Document passage:
☆ ☆ ☆ ☆

The problem of quantitatively assessing the vast amounts of data in modern multimedia content has been addressed for decades, first for the purpose of content indexing and retrieval and later for content-based recommender systems (CBRS). We hypothesize that similar dimensionality reduction tools originally used for indexing and CBRS can also be used to determine the impact of content on multimedia engagement scales.
Many user-based multimedia classification systems utilize high-level content features, such as genre, director, cast, tags, text reviews, and similar meta-information [
19]. These metadata annotations are scarce, particularly for video advertising, and implicit metadata available through computational analysis of the content are preferred. Therefore, the main goal of the presented research is to relate an individual’s measurable content engagement to the computable features of the multimedia content consumed. We begin our presentation of potential feature sets with a standardized and widely used set of low-level descriptors for visual multimedia content, a subset of which can be algorithmically extracted.
2.2.1. MPEG-7
The MPEG-7 represents a well-established set of semantic and descriptive features that help manage, search, analyze, and understand modern multimedia content. Multimedia in the form of large numeric datasets poses a challenge to their interpretation due to the lack of efficient identification techniques that deal with large datasets at the specific level of content description defined by the context of a current application. A higher-level, yet generic set of media record descriptors that would reduce the size of the original content notation would be helpful. These descriptors can be determined manually or by automatic content analysis and preprocessing. The established MPEG7 [
20,
21] standard addresses generic media record descriptors for indexing and searching multimedia databases, and has traditionally been used as a tool for indexing, searching, and accessing the desired multimedia content.

☆ ☆ ☆ ☆

Extracted records:
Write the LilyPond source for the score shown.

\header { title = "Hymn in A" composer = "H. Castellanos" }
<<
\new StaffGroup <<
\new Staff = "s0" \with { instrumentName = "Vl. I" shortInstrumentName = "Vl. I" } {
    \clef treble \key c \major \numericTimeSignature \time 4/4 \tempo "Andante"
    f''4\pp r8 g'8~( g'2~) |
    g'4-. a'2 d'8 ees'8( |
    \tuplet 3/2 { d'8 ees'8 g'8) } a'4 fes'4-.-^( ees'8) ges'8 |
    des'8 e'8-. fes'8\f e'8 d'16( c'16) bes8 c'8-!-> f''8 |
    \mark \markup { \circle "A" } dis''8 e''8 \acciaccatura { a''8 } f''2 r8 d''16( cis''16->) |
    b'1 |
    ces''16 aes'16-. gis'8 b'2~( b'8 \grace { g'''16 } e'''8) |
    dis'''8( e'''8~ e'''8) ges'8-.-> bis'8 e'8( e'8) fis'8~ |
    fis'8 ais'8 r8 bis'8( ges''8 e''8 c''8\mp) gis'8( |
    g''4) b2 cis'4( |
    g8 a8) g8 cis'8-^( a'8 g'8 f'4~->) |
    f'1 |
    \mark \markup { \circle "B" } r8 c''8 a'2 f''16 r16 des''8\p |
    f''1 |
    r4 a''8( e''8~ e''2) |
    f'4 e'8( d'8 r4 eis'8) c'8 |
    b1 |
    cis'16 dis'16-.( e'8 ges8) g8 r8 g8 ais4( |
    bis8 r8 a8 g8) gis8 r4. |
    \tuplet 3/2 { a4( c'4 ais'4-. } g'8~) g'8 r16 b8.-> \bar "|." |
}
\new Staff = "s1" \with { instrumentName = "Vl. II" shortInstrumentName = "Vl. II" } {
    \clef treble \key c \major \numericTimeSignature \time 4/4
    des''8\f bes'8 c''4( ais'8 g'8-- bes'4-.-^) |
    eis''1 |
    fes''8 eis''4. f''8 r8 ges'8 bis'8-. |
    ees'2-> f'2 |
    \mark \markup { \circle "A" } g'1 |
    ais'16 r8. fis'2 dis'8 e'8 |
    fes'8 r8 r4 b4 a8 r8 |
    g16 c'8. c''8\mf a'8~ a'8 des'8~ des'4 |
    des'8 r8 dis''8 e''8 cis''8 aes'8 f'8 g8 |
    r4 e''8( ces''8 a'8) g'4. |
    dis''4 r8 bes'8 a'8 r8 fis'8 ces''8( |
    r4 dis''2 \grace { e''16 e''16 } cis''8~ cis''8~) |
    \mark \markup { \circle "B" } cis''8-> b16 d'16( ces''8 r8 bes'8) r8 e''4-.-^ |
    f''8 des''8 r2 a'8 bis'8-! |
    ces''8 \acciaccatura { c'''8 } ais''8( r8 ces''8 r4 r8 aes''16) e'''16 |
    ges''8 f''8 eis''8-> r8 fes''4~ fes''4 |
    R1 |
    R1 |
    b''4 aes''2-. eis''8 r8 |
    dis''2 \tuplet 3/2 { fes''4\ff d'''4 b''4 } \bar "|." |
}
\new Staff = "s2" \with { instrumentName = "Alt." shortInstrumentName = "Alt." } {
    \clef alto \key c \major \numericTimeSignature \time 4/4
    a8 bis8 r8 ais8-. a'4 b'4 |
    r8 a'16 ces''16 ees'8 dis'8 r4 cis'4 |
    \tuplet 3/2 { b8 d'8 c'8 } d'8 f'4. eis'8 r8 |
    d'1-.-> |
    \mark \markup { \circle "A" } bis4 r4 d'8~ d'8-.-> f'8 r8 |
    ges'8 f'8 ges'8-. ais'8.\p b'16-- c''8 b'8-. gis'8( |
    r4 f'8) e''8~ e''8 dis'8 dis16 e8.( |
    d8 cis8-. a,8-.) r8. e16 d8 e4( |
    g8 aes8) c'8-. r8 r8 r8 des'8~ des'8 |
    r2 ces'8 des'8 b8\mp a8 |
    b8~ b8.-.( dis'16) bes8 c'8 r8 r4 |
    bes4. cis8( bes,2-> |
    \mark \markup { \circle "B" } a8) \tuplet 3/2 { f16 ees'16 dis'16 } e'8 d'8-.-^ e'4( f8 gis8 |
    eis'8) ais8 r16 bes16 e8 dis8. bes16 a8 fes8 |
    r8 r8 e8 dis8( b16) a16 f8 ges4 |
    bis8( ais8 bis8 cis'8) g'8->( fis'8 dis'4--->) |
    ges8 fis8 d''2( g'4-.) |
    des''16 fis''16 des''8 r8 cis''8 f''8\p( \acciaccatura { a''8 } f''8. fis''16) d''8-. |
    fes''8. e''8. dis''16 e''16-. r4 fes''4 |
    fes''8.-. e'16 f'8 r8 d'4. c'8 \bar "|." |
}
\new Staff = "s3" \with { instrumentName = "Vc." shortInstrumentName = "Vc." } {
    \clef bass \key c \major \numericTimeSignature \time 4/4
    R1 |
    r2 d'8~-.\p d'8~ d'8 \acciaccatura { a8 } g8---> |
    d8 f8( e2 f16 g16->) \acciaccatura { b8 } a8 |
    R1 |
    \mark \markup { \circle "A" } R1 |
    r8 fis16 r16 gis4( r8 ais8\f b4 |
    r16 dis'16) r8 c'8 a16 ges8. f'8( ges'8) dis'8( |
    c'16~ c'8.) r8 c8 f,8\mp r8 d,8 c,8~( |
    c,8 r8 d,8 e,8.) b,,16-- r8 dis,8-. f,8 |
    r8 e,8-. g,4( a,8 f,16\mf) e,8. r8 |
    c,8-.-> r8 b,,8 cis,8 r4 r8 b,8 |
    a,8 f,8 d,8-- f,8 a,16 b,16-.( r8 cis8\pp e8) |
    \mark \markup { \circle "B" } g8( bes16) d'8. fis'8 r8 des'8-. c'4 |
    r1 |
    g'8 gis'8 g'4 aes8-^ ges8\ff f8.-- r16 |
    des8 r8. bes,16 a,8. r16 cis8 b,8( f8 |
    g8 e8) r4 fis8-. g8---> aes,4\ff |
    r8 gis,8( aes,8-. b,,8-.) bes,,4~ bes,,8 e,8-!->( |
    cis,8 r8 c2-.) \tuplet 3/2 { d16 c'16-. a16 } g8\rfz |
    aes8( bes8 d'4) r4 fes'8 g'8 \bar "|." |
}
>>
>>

☆ ☆ ☆ ☆

Objectives:
A) In the passage on multimedia content features, what is the main goal of the presented research?
B) List the examples of high-level content features that the passage on multimedia content features says many user-based multimedia classification systems use.
C) Write out the stretch of the passage on multimedia content features from "Many user-based multimedia" through "be algorithmically extracted.".

Answer list:
A) To relate an individual's measurable content engagement to the computable features of the multimedia content consumed.

B) Genre, director, cast, tags, and text reviews.

C)
Many user-based multimedia classification systems utilize high-level content features, such as genre, director, cast, tags, text reviews, and similar meta-information [
19]. These metadata annotations are scarce, particularly for video advertising, and implicit metadata available through computational analysis of the content are preferred. Therefore, the main goal of the presented research is to relate an individual’s measurable content engagement to the computable features of the multimedia content consumed. We begin our presentation of potential feature sets with a standardized and widely used set of low-level descriptors for visual multimedia content, a subset of which can be algorithmically extracted.